I've done quite a few of these problems before, however, none of them have involved an exponential. If I recall correctly $$e^{x^2}$$ cannot be integrated, at least symbolically. So, therein lies the problem.

So far this is what I've done:

$$\int_0^1 \pi\left( e^{-x^2}\right)^2 dx$$
$$\pi\int_0^1 e^{-2x^2} dx$$

I've integrated that integral with Mathematica, and it returns a function that uses the error function, which I doubt is anything that I'm expected to come up with in this class.

Therefore, the only way I believe this problem can be completed is by finding the area under $$e^{2x^2}$$ on the interval $$\left[0 ,1\right]$$ using a Riemann Sum.

Any thoughts?

Edit: Fixed a typo involving a constant in the integral.

Last edited: Sep 29, 2004
2. Sep 29, 2004

### graphic7

I must be falling asleep. I decided that I was going about finding the volume the wrong way. For one, the question asks that you rotate the function around the y-axis, therefore, using the method of cylindrical shells would be easier than solving for x and integrating over dy.

I'm still going to run into the same problem, though - integrating $$e^{-x^2}$$.

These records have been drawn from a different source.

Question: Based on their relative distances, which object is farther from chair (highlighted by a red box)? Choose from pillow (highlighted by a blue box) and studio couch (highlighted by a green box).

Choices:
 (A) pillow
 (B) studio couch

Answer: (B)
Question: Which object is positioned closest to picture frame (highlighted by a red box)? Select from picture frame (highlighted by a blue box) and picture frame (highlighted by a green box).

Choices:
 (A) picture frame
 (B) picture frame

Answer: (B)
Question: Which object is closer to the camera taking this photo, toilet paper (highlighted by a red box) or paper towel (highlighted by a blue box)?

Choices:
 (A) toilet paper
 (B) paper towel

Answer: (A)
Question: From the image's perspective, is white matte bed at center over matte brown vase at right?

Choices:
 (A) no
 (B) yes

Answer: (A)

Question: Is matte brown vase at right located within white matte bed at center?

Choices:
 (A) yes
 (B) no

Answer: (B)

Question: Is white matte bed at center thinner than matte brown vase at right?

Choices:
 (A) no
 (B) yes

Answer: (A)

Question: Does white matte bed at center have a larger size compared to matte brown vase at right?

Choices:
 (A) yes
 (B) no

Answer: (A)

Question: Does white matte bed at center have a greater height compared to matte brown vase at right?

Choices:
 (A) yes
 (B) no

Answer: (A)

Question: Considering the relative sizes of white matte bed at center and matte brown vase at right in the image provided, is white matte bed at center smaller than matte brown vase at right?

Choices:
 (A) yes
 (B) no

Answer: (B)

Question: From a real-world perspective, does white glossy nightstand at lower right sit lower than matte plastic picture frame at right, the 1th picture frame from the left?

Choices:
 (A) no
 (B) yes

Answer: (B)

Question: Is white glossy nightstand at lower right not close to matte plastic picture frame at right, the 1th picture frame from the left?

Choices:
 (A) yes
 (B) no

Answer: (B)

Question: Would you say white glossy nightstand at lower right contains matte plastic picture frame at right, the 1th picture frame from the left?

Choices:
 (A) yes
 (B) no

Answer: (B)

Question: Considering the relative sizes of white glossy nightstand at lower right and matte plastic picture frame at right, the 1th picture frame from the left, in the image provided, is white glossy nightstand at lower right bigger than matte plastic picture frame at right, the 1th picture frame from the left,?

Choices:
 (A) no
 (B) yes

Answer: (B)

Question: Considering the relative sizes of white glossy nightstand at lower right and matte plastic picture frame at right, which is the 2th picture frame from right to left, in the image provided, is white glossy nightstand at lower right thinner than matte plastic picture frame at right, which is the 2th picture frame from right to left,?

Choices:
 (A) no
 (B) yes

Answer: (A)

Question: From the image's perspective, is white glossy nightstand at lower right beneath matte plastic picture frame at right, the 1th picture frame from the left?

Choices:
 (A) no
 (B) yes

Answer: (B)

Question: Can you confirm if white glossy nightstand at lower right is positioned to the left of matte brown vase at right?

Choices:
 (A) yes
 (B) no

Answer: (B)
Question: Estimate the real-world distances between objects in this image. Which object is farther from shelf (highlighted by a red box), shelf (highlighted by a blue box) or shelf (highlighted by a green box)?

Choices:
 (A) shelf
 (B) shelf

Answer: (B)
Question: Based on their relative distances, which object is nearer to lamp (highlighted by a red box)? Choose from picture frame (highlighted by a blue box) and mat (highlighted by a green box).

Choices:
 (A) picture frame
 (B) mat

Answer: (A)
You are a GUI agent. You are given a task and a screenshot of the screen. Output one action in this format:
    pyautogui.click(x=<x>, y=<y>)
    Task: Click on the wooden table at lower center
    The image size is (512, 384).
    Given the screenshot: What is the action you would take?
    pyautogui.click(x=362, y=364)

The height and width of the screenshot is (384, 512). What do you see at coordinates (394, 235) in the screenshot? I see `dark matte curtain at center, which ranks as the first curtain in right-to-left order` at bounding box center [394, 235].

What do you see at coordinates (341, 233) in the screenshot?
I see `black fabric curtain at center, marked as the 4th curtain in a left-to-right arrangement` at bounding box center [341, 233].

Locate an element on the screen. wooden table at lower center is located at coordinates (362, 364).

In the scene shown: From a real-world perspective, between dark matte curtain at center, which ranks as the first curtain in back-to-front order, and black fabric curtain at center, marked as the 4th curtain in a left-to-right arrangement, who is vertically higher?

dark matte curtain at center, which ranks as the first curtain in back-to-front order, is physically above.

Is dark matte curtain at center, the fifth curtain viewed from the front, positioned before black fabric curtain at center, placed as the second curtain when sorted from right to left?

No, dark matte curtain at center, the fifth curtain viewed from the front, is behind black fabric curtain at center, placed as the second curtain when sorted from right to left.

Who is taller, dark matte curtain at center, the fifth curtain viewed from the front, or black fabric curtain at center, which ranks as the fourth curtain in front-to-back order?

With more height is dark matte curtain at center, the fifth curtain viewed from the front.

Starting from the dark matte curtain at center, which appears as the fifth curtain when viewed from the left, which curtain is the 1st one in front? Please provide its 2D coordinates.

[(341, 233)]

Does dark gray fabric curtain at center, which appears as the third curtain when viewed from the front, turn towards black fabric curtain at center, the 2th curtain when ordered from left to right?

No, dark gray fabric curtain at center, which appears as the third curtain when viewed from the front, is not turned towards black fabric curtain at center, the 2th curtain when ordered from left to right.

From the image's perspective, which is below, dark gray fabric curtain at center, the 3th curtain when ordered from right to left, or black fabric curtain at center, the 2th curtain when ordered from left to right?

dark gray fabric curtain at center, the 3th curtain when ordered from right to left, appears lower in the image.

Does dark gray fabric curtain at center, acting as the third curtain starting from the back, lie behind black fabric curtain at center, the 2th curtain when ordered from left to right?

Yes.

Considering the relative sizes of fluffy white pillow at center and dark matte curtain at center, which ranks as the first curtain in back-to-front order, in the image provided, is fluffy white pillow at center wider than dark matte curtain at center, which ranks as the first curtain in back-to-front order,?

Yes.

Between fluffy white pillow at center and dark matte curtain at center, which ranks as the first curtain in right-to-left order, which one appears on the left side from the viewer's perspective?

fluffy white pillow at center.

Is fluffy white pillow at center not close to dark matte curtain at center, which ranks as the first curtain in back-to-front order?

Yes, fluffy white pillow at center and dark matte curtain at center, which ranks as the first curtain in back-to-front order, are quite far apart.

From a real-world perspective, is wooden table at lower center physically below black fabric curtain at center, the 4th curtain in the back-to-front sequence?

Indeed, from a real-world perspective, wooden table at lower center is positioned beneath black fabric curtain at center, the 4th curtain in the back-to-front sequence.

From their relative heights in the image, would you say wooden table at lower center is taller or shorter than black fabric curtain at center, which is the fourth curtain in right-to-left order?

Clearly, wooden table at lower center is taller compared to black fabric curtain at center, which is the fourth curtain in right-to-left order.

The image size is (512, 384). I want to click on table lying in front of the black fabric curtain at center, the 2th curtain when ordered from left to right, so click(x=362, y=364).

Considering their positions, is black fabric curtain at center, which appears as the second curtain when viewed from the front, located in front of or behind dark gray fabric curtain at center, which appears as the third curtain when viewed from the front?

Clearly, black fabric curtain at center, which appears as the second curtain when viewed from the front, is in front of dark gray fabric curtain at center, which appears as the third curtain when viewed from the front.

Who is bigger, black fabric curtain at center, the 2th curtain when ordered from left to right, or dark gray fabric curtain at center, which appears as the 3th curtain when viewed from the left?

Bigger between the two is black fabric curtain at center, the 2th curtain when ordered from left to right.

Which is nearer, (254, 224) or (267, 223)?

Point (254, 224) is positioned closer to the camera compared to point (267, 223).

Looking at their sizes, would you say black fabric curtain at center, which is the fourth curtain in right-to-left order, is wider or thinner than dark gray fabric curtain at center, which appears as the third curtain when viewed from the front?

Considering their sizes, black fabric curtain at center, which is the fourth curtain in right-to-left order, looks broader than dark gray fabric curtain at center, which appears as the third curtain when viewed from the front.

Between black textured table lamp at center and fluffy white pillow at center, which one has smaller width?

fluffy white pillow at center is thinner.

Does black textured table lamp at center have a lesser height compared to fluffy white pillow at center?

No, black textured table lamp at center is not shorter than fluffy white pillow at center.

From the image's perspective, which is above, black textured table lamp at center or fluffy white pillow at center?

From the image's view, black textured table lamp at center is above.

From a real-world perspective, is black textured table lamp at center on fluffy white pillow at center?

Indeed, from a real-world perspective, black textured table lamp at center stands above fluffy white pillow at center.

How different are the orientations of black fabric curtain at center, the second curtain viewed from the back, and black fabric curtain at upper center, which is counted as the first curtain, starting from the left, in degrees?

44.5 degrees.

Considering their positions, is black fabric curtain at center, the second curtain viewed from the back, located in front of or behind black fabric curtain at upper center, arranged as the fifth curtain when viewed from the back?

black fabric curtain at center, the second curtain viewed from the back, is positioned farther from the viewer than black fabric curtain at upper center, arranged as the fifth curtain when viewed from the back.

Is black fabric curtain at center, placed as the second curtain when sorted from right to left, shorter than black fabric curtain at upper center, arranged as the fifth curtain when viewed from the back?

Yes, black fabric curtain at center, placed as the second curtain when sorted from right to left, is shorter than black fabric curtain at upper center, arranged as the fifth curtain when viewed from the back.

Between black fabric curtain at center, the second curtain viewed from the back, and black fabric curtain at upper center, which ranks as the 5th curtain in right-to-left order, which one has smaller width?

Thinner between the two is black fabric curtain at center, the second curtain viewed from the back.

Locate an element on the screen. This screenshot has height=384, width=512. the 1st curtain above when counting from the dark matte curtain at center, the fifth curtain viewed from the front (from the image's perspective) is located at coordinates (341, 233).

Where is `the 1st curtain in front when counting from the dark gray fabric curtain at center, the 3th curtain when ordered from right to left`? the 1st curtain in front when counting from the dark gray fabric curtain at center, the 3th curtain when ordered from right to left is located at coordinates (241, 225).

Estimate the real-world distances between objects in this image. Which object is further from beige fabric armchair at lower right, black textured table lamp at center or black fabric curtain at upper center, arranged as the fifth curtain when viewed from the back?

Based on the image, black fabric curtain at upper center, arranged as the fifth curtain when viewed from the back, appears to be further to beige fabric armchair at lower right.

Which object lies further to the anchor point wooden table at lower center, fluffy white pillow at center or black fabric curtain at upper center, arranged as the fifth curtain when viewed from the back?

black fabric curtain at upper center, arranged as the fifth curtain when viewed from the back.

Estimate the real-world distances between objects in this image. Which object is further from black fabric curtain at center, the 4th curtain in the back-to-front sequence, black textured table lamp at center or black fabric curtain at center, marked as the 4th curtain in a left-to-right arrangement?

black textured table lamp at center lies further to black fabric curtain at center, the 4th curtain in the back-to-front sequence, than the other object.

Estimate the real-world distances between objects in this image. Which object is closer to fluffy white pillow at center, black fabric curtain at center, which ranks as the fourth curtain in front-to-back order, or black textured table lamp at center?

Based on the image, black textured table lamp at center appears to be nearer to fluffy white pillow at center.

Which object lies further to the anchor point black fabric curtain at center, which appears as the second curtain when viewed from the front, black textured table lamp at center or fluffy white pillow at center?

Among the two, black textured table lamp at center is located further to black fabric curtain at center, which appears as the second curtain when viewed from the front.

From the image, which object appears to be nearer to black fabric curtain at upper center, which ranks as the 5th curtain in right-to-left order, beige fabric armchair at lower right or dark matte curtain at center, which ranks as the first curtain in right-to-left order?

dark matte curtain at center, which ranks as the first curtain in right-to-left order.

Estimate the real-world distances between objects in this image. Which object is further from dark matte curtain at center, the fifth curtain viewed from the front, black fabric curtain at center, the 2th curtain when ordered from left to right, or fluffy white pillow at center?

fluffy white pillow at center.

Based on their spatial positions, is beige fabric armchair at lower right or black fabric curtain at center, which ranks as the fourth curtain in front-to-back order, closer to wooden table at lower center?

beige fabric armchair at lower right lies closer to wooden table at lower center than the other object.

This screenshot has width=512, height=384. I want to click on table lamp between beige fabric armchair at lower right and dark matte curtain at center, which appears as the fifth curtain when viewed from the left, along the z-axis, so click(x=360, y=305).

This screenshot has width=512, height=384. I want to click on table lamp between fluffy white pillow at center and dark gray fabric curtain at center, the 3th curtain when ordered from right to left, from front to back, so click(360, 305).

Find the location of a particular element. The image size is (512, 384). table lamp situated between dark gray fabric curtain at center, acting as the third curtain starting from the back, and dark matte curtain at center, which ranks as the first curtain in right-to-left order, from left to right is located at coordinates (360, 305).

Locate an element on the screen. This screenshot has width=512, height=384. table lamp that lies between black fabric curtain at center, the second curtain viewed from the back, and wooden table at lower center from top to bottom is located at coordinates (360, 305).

It's pretty amazing how just talking about a problem can clear a few things up.

3. Sep 29, 2004

### ReyChiquito

In answer to 1. You cannot find a primitive, but you can evaluate definite integrals using multiple integrals. What u need to do is change variables so u get ur integral in terms of $$e^{-x^2}$$, then calculate that integral with the fact that
$$\int_0^1 e^{-x^2}dx=\left(\int_0^1 \int_0^1e^{-x^2-y^2}dxdy\right)^{1/2}$$ and then use polar coordinates. The domain can be a little tricky though.

In answer to two. Its easier that way cus the limits of integration are now from 0 to infinitum, wich makes the integra much easier. am i right? (im falling asleep too :P)

Last edited: Sep 29, 2004